Quinn hat die Anschuldigung wiederholt bestritten, obwohl Hernan an seiner Geschichte festhielt. Quinn sagte gegenüber People: „Ich würde niemals einen Kunden kaufen. Ich habe noch nie einen Client gekauft. Ich muss den Kunden nicht bestechen, weil er organisch mit mir arbeitet.” Aber sie weigerte sich, mit ihrem Chef Jason Oppenheim über die Anschuldigungen zu sprechen. Bei der Wiedervereinigung von Selling Sunset in Staffel 5 sagte Oppenheim: „In der Oppenheim-Gruppe ist derzeit kein Platz für sie“ (via Tägliche Post). Es war unklar, ob sie gefeuert wurde oder wohin ihre Karriere zu diesem Zeitpunkt führte, aber Quinn erklärte schließlich, was aus ihrer Perspektive vor sich ging.

Sie behauptet, sie habe The Oppenheim Group selbst verlassen.

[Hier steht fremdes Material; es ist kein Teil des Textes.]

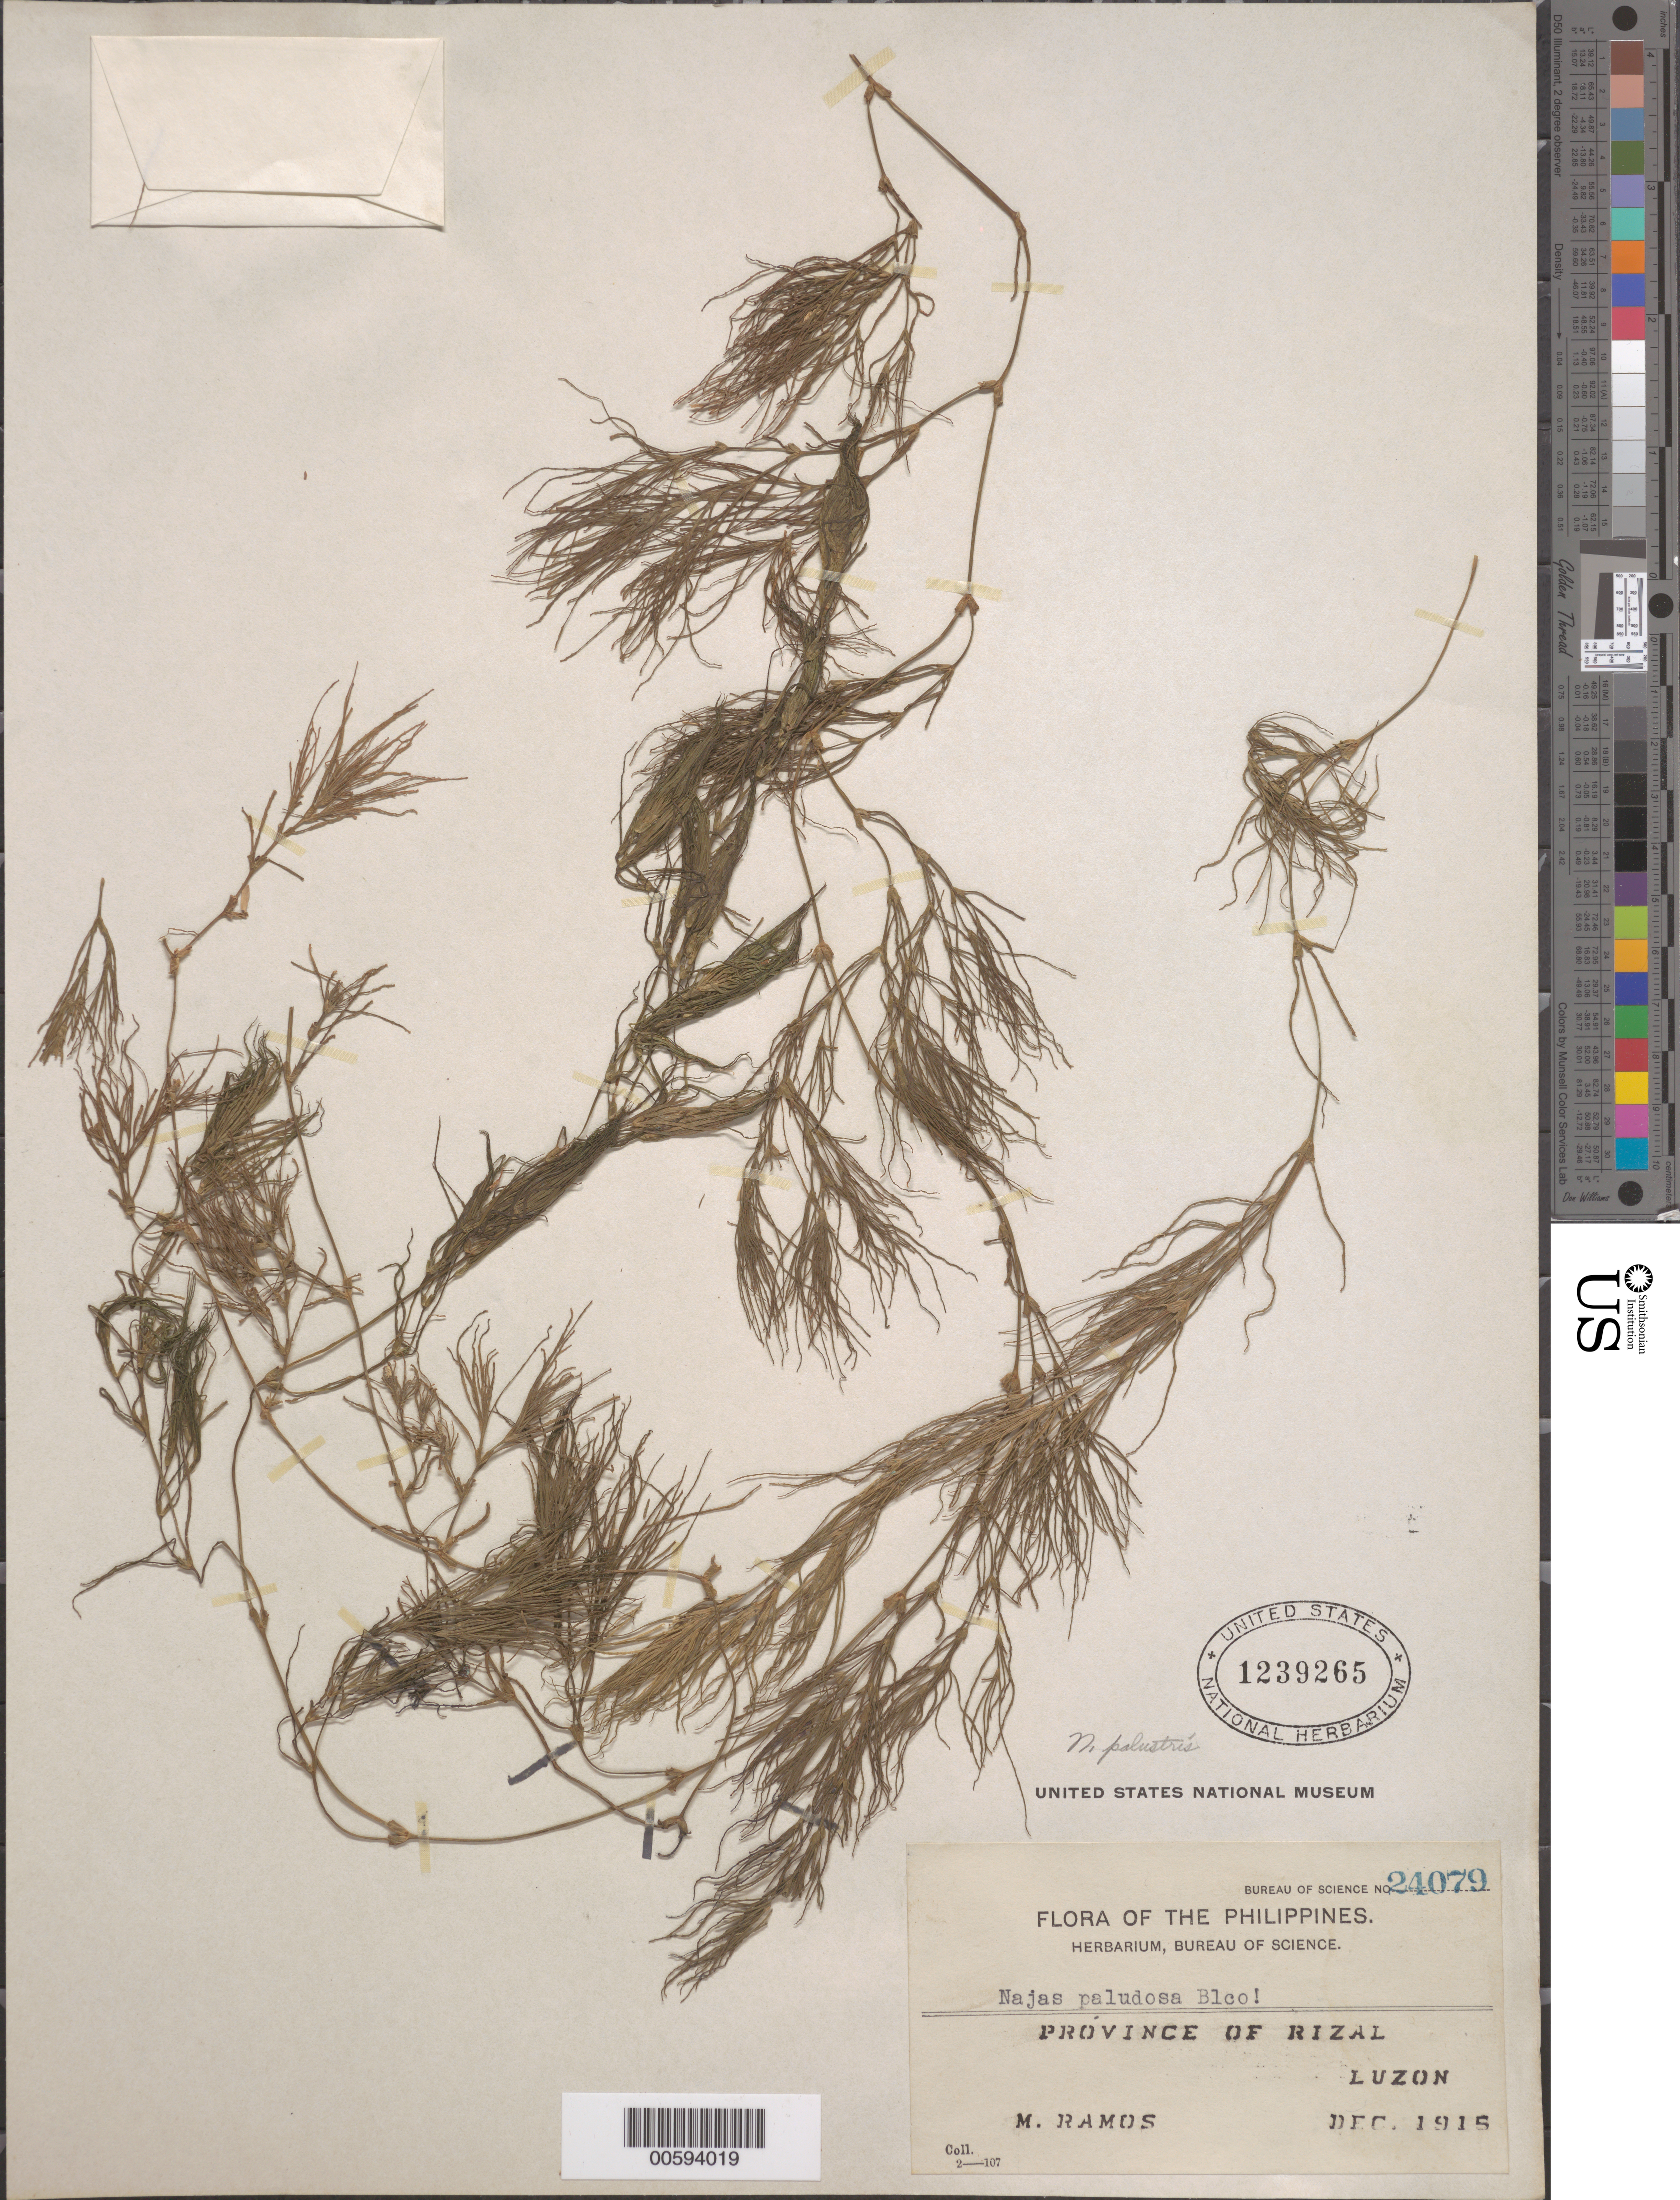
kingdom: Plantae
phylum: Tracheophyta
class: Liliopsida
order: Alismatales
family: Hydrocharitaceae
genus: Najas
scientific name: Najas palustris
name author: Blanco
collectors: M. Ramos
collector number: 24079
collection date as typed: Dec 1915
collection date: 1915-12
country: Philippines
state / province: Calabarzon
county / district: Rizal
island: Luzon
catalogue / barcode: US 1239265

Christine Quinn hat Gerüchte bestritten, dass sie trotz des Dramas, in das sie während „Twilight Sale“ verwickelt war, von der Oppenheim Group gefeuert wurde. Sie sagte gegenüber People, dass sie ihren Vertrag mit der Gruppe beenden musste, nachdem sie beschlossen hatte, mit ihrem Ehemann Christian Dumontet ihre eigene Kryptowährungsvermittlung RealOpen zu eröffnen. Laut Quinn arbeiteten sie über ein Jahr im Geschäft, aber die Show konzentrierte sich nicht auf diesen Aspekt ihres Lebens.

Quinn behauptet, dass Jason Oppenheim von ihrem Geschäft und ihrer Entscheidung wusste, die Gruppe für mindestens ein Jahr zu verlassen. Sie sagte PEOPLE: „Ich musste eine geschäftliche Entscheidung treffen, die für mich war, also musste ich den Vertrag kündigen, um sie zu meiner Maklerfirma zu bringen.“ Sie erwähnte auch, dass die anderen Schauspieler sich ihrer Abreise bewusst waren, aber glauben, dass sie dachten, sie würde bluffen, indem sie die Mediation verließ.

Eine Quelle sagte gegenüber Us Weekly, dass die Entscheidung, die Oppenheim Group zu verlassen, ihre eigene sei. Der Fokus von RealOpen auf den Kauf von Immobilien mit Kryptowährung war nicht etwas, woran die berühmte Immobilienagentur interessiert war, und das trug zu ihrer Entscheidung zum Rückzug bei. Obwohl Jason Oppenheim mit der Art und Weise, wie Quinn die Gruppe verließ, nicht zufrieden war, trennte das Paar Berichten zufolge freundschaftlich die Beziehungen zu Entertainment Tonight. Es ist noch unklar, ob Quinn in Staffel 6 von „Twilight Sale“ zu sehen sein wird.